VEREISTEN |
Schrijf het vervolg van de tekst over de Summa Theologiæ, aansluitend op de laatste zin van het fragment.

GEKOZEN FRAGMENT |
· · · ·
De Summa Theologiæ (Latijn voor Hoofdzaak van de theologie), vroeger ook wel de Summa theologica of gewoon de Summa genoemd, geschreven in 1265, is het bekendste werk van Thomas van Aquino (1225-1274). Het werk is onvoltooid gebleven. Het is een van de klassieken van de theologie en filosofie en behoort tot de meest invloedrijke werken van de Westerse literatuur.[1]
De bedoeling was een handboek te schrijven voor beginners en een soort samenvatting van alle theologische leerstellingen van die tijd. Het werk geeft een rationele onderbouwing van de christelijke theologische stellingen; beredeneerd volgens een methodiek die men later typisch middeleeuwse scholastiek is gaan noemen.
De onderwerpen van de Summa worden behandeld volgens een cyclus: het bestaan van God; Gods schepping, de mens; het doel van de mens; Christus; de sacramenten; en dan zijn we weer terug bij God.
Het werk is beroemd door de vijf argumenten die het geeft voor het bestaan van God: de Quinque viae (Latijn voor vijf wegen).
In het werk worden voortdurend Augustinus van Hippo, Aristoteles, en andere christelijke, joodse, islamitische en klassiek-heidense schrijvers geciteerd.
De Summa Theologiae is een verder uitgewerkte versie van een eerder boek, ook geschreven door Thomas van Aquino, Summa contra Gentiles. Dit was een apologetisch werk, waarvan ieder artikel een geloof of een ketterij weerlegde.
Opbouw
De Summa bestaat uit drie delen, elk deel houdt zich bezig met een onderdeel van de christelijke theologie.
Eerste deel (Prima Pars): Gods bestaan en aard, dat is de Eeuwige wet; De schepping van de wereld; engelen; De aard van de mens.
Tweede deel:
Eerste deel van het tweede deel (Prima Secundae, vaak afgekort tot Deel I-II): Algemene principes van de moraal (met een theorie over de natuurwet).
Tweede deel van deel twee (Secunda Secundae, of Deel II-II): De bijzondere moraal, inhoudende de individuele deugden en zonden.
Derde deel (Tertia Pars): De persoon en het werk van Christus, dat is de Menselijke wet; de sacramenten; het einde van de wereld. Van Aquino liet dit deel onvoltooid.[2]
Elk deel bevat een aantal vragen, die zich bezighouden met een specifiek onderdeel; zo’n vraag is bijvoorbeeld "Over Christus' manier van leven."[3] Elke vraag bevat meerdere artikelen, die zich bijvoorbeeld bezighouden met de kwestie: "Moest Christus armoede lijden in deze wereld?"[4] De Summa heeft een standaard indeling voor ieder artikel.
· · · ·
AANGELEVERDE ITEMS |
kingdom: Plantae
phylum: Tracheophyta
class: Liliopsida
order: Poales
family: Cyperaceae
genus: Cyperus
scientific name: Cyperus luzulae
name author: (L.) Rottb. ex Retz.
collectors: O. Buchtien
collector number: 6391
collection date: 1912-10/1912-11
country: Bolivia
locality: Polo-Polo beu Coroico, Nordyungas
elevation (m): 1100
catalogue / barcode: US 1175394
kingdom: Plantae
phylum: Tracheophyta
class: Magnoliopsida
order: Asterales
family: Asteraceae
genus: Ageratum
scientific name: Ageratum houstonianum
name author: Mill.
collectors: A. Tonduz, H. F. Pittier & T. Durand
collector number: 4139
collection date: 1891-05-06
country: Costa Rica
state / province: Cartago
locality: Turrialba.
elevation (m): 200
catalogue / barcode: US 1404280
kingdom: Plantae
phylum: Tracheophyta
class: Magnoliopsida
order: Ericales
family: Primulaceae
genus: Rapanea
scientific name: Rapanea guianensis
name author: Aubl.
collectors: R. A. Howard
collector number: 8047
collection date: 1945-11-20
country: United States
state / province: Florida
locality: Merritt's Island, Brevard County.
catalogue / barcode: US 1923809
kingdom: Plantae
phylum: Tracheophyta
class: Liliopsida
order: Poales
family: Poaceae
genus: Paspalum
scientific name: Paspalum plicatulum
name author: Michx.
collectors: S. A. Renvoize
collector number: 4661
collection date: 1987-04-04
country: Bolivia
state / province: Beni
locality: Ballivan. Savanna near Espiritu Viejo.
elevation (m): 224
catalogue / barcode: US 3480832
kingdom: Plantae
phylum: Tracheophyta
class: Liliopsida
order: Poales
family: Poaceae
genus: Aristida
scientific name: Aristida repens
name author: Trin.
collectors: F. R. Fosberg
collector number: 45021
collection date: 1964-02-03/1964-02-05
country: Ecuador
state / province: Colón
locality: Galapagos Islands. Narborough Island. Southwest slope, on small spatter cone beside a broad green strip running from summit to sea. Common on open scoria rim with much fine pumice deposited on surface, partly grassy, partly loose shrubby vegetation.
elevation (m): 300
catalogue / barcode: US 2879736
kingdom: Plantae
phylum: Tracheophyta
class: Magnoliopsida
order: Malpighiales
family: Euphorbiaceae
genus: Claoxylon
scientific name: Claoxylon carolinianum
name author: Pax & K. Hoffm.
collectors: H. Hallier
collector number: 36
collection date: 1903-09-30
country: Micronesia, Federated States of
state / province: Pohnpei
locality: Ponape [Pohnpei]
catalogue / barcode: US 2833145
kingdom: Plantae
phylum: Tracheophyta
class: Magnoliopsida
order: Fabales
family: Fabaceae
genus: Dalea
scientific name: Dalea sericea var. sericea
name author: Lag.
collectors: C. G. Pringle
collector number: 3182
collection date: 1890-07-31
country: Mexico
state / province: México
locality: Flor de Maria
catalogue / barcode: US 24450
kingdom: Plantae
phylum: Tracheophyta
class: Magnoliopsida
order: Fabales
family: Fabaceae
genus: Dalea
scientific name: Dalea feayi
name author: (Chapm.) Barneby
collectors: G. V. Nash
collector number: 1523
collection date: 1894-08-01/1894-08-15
· · · ·
ANTWOORD |
Er worden tegen elke nog te trekken conclusie bezwaren ingebracht; bijvoorbeeld wordt op bovenstaande vraag als mogelijk antwoord onderzocht of bijvoorbeeld Christus niet beter de meest verkieslijke vorm van het leven, tussen rijk en arm in, had kunnen kiezen.
In zulke gevallen wordt een korte weerlegging gegeven, die altijd begint met "sed contra" (integendeel) en bijna altijd verwijst naar gezaghebbende literatuur, zoals de Bijbel of Aristoteles.[5] In het gegeven voorbeeld begint Thomas met er staat geschreven: Matteüs 8:20 de Mensenzoon kan zijn hoofd nergens te ruste leggen.*Daarna volgt de redenering; in het algemeen is dit een verheldering van het onderwerp. Thomas geeft bijvoorbeeld vier uitgewerkte redenen waarom het Christus paste om in deze wereld een leven van armoede te leiden.[6]
Indien nodig, worden daarna nog individueel antwoorden gegeven op de tegenwerpingen. Deze antwoorden variëren in lengte van een zin tot enkele paragrafen. Thomas' antwoord op het bezwaar hierboven luidt, dat diegenen die deugdzaam willen leven, zowel overvloedige rijkdom als bedelarij moeten vermijden, (….) maar vrijwillige armoede kent dit gevaar niet; en deze armoede was door Christus vrijwillig gekozen. Deze uitleg is ontleend aan Averroes,[7] naar wie Thomas vol respect verwijst als "De Commentator."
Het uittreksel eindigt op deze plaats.